I have always been under the impression that an em was derived from the width of the character 'm' in your chosen font.

Wikipedia informs us that:

An em is a unit of measurement in the field of typography, equal to the currently specified point size. The name of em is related to M. Originally the unit was derived from the width of the capital "M" in the given typeface.

The key part in this phrase is 'Originally'.

When you use em in CSS, it equates to the value of the font-size attribute.

And since the font-size attribute determines the height of the font, this is where it derives the value of the em.

So in CSS, an em equates to the height of the font, rather than the width of the 'M' character as it does in print terms.

The good news is that we can test this.

We can take a pretty standard font, something like Verdana (yes, I know it's horrible, but it's only to make a point), and a taller, thinner font like League Gothic.
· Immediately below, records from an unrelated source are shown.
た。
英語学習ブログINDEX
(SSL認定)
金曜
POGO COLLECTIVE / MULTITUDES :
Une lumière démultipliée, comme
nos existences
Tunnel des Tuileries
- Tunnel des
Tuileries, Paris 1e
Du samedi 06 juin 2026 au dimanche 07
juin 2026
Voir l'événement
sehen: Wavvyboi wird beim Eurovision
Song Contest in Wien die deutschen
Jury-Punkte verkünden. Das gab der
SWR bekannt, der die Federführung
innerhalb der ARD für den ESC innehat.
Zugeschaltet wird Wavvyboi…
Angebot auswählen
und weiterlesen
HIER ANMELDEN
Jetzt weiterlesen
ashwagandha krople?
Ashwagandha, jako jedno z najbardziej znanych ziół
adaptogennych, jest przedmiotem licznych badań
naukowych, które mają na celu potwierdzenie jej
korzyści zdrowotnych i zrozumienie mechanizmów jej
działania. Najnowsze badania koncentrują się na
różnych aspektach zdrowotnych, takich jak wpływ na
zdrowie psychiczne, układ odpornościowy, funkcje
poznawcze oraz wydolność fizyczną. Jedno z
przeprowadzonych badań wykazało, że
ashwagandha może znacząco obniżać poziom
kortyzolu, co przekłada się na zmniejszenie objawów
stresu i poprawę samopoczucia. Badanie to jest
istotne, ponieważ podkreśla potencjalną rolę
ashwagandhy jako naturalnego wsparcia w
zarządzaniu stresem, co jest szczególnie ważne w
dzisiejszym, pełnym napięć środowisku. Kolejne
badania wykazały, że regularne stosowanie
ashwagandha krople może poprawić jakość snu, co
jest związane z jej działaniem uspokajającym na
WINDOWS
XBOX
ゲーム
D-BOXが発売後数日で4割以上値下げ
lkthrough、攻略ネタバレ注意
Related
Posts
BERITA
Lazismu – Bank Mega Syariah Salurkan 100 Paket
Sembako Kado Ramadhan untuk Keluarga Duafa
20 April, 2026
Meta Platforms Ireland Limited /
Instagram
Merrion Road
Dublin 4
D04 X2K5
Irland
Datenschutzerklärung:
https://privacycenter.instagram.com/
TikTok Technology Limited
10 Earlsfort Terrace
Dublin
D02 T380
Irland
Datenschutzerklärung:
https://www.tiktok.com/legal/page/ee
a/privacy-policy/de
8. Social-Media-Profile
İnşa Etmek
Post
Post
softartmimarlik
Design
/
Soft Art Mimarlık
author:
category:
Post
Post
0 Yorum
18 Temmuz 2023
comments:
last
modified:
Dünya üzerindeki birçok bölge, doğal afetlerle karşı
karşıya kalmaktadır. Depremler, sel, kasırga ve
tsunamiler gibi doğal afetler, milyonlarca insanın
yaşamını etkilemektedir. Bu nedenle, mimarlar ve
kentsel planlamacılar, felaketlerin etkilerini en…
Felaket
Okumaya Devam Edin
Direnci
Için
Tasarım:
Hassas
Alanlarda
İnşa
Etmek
So I popped off to FontSquirrel, and downloaded the font-face kit for League Gothic.

Once I had the files, I jumped into demo.html and adjusted a few things.

Firstly I duplicated the h1 tags and amended the content slightly to read as:

<h1 class="fontface">EMs in League Gothic</h1>
<h1 class="verdana">EMs in Verdana</h1>

And then amended the CSS rules like this:

h1.fontface {font: 60px/68px 'LeagueGothicRegular' }
h1.verdana {font: 60px/68px Verdana; }
h1 { letter-spacing: 0em; }

And from this we got:

Now we can change the letter-spacing property to see how much spacing we get using the em:

h1 { letter-spacing: 1em; }

And this is what we get:

As you can quite easily see, the distance between the letters in League Gothic appears greater than that of Verdana, showing us that an em in CSS is based on the height of the font, rather than the width of the 'M'.